Joining us for this Service: Bagpiper Henry Frantz, the Signature Voices of Point University, and the Chattahoochee Valley Order of the Tartan!
Every first Sunday of November we celebrate our Scottish heritage during the Kirkin'-of-the-Tartans at West Point Presbyterian Church. This year, 2019, we mark the 24th consecutive Kirkin' Service, and our 182nd year of ministry in West Point.
"Kirk" is the Scottish word for "church." Tartans, with their distinctive plaid, represent specific Scottish clans, regions, or regiments. The "Kirkin' O' The Tartans" is the presentation of a Scottish family symbol, its tartan, at church for blessing.
After Bonnie Prince Charlie's Scottish forces were defeated by the English in 1746 in the Battle of Culloden, the wearing of tartans and the playing of bagpipes were forbidden in Scotland for many years. Wearing or displaying of tartans was punishable by death. During those years, some Scots wore concealed pieces of their tartan when they attended church. At a particular point in the worship service, they would secretly touch their hidden tartan cloth, and the minister would offer a blessing.
The first formal "Kirkin'" in America was conducted at New York Avenue Presbyterian Church in Washington, D.C., in 1941. Their minister at the time was Dr.

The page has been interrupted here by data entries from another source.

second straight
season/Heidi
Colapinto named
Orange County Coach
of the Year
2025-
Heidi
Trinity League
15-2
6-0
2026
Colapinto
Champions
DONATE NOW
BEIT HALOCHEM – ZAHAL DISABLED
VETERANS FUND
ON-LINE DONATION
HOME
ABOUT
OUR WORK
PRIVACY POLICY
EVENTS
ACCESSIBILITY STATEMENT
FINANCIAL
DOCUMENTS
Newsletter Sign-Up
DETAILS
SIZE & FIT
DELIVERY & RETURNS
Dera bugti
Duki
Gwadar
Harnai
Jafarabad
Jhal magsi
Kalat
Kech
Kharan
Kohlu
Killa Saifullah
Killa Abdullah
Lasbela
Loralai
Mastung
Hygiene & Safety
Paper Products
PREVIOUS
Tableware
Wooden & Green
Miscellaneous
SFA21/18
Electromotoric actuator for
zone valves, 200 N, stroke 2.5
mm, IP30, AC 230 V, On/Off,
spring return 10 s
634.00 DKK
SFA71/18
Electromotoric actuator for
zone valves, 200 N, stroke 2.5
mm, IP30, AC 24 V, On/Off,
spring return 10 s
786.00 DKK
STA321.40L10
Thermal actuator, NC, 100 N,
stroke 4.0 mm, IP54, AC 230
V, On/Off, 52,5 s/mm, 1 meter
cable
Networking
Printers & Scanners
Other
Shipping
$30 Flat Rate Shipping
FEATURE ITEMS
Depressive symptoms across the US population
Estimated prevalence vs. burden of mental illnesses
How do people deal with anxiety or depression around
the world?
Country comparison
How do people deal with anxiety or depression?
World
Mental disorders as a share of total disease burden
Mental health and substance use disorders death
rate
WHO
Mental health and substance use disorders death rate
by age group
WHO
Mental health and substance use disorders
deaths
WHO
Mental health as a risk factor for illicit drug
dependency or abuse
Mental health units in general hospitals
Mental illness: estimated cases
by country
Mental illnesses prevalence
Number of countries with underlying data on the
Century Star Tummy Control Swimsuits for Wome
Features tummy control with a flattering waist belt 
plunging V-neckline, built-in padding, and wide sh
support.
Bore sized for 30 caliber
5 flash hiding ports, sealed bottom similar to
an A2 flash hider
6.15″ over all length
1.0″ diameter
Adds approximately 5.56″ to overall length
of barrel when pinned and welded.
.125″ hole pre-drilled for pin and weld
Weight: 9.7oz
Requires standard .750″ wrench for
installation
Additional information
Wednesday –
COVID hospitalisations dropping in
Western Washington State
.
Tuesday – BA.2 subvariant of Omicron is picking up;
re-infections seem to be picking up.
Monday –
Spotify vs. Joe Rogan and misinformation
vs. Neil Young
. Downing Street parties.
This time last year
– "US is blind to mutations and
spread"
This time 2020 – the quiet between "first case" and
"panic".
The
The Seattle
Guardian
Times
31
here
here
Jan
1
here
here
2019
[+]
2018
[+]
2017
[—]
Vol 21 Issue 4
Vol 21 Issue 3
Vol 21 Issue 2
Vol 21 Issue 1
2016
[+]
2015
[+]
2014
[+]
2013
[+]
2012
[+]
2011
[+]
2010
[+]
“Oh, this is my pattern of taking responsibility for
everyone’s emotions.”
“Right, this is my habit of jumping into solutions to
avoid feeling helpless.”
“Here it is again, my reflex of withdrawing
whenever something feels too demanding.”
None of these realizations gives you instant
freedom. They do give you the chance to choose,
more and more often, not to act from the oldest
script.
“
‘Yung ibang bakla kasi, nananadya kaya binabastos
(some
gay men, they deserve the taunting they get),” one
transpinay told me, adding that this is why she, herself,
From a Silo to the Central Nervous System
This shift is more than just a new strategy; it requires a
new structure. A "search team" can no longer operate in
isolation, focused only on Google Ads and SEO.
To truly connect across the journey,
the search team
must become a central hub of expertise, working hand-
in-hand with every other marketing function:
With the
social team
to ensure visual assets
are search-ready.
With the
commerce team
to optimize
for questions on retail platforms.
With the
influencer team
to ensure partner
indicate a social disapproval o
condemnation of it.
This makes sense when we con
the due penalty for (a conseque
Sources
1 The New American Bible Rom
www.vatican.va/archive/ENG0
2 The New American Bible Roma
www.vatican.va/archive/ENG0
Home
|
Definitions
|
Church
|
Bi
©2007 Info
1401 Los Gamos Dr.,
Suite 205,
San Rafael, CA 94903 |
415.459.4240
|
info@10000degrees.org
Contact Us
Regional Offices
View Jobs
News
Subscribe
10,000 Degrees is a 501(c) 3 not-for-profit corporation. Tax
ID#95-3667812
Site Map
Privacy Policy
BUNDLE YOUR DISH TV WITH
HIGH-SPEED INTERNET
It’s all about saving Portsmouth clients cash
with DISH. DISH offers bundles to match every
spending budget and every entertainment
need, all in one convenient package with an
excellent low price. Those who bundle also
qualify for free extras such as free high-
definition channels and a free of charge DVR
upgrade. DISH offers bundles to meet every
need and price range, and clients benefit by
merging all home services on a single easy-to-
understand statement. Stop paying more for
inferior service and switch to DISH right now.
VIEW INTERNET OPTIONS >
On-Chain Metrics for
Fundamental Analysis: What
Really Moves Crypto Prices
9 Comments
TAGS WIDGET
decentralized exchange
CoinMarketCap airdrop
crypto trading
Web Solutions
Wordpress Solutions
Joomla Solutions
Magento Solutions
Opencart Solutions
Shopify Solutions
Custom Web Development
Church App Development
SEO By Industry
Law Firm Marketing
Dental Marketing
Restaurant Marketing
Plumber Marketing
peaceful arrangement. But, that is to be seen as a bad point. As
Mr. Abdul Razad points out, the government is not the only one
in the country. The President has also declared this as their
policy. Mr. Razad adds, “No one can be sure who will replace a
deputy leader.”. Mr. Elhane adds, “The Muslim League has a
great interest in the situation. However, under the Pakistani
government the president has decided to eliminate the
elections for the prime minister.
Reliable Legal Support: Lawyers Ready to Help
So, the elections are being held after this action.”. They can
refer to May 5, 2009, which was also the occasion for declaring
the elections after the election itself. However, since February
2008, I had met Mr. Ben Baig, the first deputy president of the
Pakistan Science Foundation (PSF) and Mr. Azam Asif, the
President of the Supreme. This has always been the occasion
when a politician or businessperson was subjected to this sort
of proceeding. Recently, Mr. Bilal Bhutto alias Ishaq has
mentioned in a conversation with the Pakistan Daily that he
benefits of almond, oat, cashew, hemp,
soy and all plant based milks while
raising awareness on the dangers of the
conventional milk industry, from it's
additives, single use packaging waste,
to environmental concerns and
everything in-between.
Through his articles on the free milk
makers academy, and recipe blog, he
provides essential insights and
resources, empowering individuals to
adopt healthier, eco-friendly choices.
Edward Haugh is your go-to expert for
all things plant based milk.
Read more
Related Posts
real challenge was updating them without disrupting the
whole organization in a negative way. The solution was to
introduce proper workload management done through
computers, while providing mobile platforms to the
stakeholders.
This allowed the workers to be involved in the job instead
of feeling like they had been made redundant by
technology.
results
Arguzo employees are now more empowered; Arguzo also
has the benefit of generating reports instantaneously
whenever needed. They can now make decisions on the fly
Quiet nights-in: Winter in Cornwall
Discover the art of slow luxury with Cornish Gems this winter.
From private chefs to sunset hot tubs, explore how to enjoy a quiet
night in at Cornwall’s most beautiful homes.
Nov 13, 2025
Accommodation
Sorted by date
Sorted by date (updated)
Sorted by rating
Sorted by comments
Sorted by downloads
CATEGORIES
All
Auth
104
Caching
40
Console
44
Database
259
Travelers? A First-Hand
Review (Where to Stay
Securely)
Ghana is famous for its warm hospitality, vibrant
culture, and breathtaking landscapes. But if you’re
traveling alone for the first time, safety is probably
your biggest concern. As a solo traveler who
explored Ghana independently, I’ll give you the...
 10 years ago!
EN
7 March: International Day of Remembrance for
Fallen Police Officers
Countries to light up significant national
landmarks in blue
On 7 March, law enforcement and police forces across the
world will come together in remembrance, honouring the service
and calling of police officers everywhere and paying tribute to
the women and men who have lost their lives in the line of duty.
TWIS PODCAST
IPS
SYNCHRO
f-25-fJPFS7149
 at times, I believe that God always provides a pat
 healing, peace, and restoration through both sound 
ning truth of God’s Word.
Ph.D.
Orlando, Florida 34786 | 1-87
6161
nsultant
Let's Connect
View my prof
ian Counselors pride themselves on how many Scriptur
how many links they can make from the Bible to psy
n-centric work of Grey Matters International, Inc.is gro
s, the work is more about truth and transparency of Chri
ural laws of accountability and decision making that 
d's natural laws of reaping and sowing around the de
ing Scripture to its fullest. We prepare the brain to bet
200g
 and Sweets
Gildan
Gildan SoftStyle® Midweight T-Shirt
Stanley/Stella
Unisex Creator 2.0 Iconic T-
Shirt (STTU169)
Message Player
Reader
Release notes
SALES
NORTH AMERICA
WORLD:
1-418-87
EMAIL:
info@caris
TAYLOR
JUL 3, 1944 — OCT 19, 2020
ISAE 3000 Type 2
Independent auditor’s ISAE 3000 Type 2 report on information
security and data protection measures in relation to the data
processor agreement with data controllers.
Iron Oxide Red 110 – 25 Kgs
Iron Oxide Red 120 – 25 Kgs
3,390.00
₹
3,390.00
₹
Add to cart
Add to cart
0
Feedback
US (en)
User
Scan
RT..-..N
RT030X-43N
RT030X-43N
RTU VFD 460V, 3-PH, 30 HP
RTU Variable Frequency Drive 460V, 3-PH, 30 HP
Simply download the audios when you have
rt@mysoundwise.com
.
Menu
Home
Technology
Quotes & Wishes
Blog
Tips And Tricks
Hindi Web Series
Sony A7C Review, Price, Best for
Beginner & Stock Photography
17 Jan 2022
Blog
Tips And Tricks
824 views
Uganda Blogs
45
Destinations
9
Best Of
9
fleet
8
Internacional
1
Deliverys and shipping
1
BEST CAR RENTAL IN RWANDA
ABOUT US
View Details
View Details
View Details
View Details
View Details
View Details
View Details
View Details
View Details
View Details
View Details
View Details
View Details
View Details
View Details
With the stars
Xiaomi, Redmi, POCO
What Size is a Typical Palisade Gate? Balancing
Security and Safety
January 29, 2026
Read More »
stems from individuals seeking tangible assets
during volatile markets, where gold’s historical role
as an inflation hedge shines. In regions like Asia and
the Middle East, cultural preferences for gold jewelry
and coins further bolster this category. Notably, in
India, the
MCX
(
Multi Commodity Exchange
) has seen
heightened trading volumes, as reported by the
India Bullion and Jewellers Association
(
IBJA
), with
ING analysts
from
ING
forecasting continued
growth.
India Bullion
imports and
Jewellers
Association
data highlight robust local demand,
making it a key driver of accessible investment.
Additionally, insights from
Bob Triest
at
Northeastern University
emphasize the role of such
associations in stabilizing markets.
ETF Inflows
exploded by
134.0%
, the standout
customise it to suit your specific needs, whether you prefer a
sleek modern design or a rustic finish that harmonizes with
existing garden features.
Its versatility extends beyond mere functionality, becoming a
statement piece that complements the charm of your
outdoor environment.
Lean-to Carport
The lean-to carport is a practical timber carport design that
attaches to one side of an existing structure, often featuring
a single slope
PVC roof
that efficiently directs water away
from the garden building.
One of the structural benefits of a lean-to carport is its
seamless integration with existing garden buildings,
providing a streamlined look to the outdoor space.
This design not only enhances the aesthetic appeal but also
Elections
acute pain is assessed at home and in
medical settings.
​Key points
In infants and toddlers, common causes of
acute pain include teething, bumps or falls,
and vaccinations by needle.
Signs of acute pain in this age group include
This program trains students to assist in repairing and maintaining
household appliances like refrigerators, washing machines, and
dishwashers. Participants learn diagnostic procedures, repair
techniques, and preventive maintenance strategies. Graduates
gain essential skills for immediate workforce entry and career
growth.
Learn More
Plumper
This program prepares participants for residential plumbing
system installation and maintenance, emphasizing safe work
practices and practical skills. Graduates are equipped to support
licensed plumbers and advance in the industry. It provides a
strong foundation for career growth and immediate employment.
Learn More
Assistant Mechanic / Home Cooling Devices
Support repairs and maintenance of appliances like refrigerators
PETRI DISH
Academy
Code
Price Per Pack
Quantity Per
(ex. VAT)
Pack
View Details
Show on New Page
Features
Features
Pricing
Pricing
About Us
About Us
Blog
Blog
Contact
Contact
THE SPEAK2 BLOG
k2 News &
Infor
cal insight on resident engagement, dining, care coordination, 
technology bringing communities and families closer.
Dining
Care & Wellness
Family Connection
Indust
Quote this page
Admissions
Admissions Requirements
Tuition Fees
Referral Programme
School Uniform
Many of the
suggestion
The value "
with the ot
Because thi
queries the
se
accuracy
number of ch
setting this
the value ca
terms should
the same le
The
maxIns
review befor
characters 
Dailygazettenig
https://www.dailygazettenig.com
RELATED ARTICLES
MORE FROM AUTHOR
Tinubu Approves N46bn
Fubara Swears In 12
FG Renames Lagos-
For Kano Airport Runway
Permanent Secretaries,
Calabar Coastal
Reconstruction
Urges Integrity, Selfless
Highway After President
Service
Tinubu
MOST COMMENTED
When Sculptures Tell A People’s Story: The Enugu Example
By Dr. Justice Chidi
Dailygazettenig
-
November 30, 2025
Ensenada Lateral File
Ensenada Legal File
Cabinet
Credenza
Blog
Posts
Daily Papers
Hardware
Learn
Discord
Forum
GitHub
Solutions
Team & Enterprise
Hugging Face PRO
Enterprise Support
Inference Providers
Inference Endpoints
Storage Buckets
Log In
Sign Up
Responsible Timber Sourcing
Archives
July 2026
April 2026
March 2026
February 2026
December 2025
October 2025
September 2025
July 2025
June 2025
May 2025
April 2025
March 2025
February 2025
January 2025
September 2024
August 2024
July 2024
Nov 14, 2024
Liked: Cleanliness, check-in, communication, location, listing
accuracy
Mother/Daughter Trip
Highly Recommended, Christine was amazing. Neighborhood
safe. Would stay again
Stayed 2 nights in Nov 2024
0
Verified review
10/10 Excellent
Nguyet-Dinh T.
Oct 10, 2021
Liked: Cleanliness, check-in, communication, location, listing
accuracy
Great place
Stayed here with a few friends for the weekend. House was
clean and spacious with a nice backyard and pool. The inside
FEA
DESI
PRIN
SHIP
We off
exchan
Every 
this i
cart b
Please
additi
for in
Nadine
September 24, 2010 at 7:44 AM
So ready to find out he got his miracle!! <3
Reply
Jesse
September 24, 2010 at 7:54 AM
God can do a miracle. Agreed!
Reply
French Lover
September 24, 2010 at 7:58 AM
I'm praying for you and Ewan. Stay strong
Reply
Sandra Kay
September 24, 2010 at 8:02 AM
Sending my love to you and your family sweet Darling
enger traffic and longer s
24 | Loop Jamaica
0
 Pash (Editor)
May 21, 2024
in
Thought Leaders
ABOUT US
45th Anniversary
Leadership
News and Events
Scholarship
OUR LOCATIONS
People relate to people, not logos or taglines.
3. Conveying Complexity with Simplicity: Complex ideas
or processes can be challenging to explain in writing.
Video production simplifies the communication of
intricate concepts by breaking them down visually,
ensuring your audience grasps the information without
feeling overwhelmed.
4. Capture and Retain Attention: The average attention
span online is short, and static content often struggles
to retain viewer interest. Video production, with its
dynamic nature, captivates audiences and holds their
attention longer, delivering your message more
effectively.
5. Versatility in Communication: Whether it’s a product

Peter Marshall, born in Scotland, who was also Chaplain of the United States Senate... and who, a few earlier, visited West Point Presbyterian Church as a guest preacher.
Beyond the particular heritage of Scotland and its people, West Point Presbyterian Church's Kirkin' is intended to encourage all participants to reflect with thanksgiving on their own family and ethnic heritage, and to celebrate God's grace poured out for all generations.